作業内容 =
下の行のうち、「genus: Pachliopta」を含む行から最後の行までを、一字も変えずに書き写す。両端の行も含め、それ以外の行は書かない。

処理対象データ =
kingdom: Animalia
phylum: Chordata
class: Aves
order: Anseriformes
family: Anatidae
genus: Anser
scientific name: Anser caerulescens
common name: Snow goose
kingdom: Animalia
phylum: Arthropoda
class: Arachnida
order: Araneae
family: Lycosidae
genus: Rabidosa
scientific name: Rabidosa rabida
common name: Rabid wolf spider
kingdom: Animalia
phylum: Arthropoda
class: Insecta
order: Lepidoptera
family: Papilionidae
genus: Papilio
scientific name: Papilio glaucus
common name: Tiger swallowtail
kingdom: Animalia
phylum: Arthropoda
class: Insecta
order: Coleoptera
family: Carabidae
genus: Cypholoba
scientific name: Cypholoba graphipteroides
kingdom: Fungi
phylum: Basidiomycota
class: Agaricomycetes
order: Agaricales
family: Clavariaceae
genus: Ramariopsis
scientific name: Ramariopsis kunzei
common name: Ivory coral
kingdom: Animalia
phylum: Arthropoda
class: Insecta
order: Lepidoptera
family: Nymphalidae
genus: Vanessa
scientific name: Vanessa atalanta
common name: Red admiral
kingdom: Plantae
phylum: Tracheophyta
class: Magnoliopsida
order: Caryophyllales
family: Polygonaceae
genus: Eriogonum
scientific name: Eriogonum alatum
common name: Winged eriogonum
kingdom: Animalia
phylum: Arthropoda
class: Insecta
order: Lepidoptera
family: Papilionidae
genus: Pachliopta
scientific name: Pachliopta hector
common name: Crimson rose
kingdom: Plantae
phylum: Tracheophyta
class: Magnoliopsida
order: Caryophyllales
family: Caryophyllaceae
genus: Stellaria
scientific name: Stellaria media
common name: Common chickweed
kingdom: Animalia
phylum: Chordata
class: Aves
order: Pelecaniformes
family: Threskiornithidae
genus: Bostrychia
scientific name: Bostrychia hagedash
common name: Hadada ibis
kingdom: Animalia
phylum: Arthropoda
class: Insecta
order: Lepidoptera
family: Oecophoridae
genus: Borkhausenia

出力全文 =
genus: Pachliopta
scientific name: Pachliopta hector
common name: Crimson rose
kingdom: Plantae
phylum: Tracheophyta
class: Magnoliopsida
order: Caryophyllales
family: Caryophyllaceae
genus: Stellaria
scientific name: Stellaria media
common name: Common chickweed
kingdom: Animalia
phylum: Chordata
class: Aves
order: Pelecaniformes
family: Threskiornithidae
genus: Bostrychia
scientific name: Bostrychia hagedash
common name: Hadada ibis
kingdom: Animalia
phylum: Arthropoda
class: Insecta
order: Lepidoptera
family: Oecophoridae
genus: Borkhausenia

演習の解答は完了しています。